You can enable debugging of a remote process by following these steps:

  1. Configure your my-values.yaml file with port and debug information.
  2. Upgrade the Deephaven Helm installation.
  3. Scale deployment(s) to be debugged down to 0 pods, then back to 1 to ensure that they have the required settings.
  4. Forward port from your host to the pod.

Add configurations to your my-values.yaml file for the process you want to debug. See Creating a Service for more information on Kubernetes services and port settings in general.

# Use whatever port you want
process:
  controller:
    jvmArgsUser: '-Xdebug -agentlib:jdwp=transport=dt_socket,address=0.0.0.0:5005,server=y,suspend=n'

Note

Refer to the process section of the values.yaml file in the Deephaven chart to see what other processes may be configured for debugging in addition to controller.

Once the above settings have been configured, you must upgrade the helm chart.
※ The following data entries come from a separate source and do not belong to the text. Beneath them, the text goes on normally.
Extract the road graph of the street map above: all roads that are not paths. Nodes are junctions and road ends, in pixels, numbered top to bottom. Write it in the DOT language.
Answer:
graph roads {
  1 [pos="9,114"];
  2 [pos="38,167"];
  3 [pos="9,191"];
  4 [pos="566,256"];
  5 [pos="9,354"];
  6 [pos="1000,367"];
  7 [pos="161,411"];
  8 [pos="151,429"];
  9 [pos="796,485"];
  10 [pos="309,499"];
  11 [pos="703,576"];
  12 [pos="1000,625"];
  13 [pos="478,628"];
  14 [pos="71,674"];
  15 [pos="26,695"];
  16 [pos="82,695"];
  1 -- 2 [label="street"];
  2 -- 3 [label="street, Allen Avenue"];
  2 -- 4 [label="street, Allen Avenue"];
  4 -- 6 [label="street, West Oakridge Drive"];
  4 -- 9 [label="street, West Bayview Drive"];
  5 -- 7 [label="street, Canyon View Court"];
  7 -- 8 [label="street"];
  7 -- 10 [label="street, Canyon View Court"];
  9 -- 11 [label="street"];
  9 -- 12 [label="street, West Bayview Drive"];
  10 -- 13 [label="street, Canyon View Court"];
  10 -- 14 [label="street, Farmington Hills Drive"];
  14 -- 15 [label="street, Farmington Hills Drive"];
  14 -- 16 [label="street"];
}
This is similar to what was done in the chart installation. Run the following in the root directory where the Deephaven chart directory is: helm upgrade deephaven-helm-release-name ./deephaven/ -f my-values.yaml --set image.tag=<deephaven-release-version> --debug

The easiest way to restart the component is to run kubectl scale deployment/<deployment-name> --replicas=0 followed by kubectl scale deployment/<deployment_name> --replicas=1. To see the names of all deployments, you may run kubectl get deployments.

Next, you should enable port forwarding from your local machine to the deployment with a command like the following that forwards local port 5005 to port 5005 on the controller pod:

kubectl port-forward deployment/<deployment-name> 5005:5005

After your pod has restarted, you can run a remote debugger as normal.

Debug the Swing console

To debug the Swing console, add similar JVM arguments to your getdown.global file, then reload the CUS. You can then debug your locally launched IrisConsole process.